The Evergreen Aviation & Space Museum in McMinnville (Oregon) has an AQM-34N. Stewart Bailey, curator of the Evergreen Aviation & Space Museum reported early October 2010:
"It has been in storage for the last decade or more at the New England Air Museum, in Windsor Locks, CT. The NEAM decided they didn’t need it anymore and turned it back to the Air Force Museum. The AFM then offered it to us. The data plate shows her to be serial number 67-21596. The restoration department has been working on the AQM-34N and replacing some torn metal on the wing, and some damage to the fuselage. I took a number of photos of the N while in the shop."
The airframe has some interesting details. The camera windows are closed, and instead have four circular holes. Possibly it was a special mission aircraft? The wing tip section appears 'inverted' compared to the root section; the USAF Museum example shows it too (see this photo), but it's probably a wing tip skid like the Lockheed U-2 has. The nose compartment is quite interesting. Craig Kaston commented: "It looks like it was modified to carry a non-photographic payload. The equipment pan/plate is quite odd, no part number, no protectant (primer) finish; I wonder if this drone ended its service being used for engineering fit check just as the SRE at the Western Museum of Flight was. The orange shields around the bay might be either fiberglass heat shields or insulators to prevent arcing at high altitude." The wingtip of one of the horizontal tail planes appears to have had a fairing attached to it. Interestingly, there is 'something' fitted to the tip of the left horizontal tail (right for the viewer) of this AQM-34N as shown on the Ray Vitkus page.

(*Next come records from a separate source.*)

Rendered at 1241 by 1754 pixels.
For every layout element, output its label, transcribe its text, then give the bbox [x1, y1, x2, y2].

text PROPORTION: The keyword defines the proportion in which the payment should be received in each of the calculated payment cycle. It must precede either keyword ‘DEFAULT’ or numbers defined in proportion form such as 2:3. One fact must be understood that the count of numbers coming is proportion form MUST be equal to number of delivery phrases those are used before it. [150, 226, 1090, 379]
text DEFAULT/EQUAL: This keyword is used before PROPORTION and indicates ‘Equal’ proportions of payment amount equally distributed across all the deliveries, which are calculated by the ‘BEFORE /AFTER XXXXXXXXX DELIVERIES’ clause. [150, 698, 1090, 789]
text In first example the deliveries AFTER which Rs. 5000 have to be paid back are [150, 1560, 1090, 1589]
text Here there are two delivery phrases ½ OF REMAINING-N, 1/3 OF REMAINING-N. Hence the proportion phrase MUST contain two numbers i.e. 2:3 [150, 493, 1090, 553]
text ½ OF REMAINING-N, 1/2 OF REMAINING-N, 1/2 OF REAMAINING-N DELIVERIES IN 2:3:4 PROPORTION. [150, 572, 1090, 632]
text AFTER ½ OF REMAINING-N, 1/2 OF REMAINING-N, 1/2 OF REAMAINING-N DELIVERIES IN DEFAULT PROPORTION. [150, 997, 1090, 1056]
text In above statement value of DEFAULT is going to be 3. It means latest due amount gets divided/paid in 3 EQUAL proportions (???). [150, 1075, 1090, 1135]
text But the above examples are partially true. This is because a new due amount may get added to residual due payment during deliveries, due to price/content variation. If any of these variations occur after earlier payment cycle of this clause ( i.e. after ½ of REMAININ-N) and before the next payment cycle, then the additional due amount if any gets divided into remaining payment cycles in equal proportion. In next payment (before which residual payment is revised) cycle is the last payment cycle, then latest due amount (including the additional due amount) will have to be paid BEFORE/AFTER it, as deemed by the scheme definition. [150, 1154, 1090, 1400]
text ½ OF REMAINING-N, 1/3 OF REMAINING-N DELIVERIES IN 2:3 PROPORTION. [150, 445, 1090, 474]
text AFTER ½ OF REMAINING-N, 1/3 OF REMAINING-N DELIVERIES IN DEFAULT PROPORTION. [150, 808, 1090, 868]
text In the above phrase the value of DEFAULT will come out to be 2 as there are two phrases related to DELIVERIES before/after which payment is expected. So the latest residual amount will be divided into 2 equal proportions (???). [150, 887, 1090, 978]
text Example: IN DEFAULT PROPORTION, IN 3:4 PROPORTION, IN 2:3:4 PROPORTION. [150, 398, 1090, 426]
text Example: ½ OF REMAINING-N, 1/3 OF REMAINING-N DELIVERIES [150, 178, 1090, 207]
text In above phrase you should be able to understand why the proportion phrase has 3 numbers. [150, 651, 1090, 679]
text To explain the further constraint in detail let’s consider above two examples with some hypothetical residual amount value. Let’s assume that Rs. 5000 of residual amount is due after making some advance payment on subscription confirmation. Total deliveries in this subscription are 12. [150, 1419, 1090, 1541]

The photos show confusing identity details. The wing box has 'N 51' painted on, whereas the tail features 'H 51' which is also found on the data plate as 'Model 147H-51' and pencilled on the equipment bay hatch. Generally the USAF used the suffix of the type designator (N in case of AQM-34N) plus the Teledyne-Ryan sequence number, in this case N-51. Note that the wing box could not have come from the 51st built Model 147N, since that version has a completely different wing. No Vietnam mission markings are apparent, but we can't see the complete airframe. Joe Baugher's 1967 USAF serial list shows that serial number 67-21596 fits nicely in the serial block 67-21501/21700 of Ryan BQM-34A Firebee drones.
Paul Carter visited the museum in 2011 and shot the following photos (more can be seen on Paul's Flickr page). The Firebee has been repainted in black overall, with the identity H-51 on the tail, and a stencil on the parachute cone. Note the prominent position overhead the Blackbird!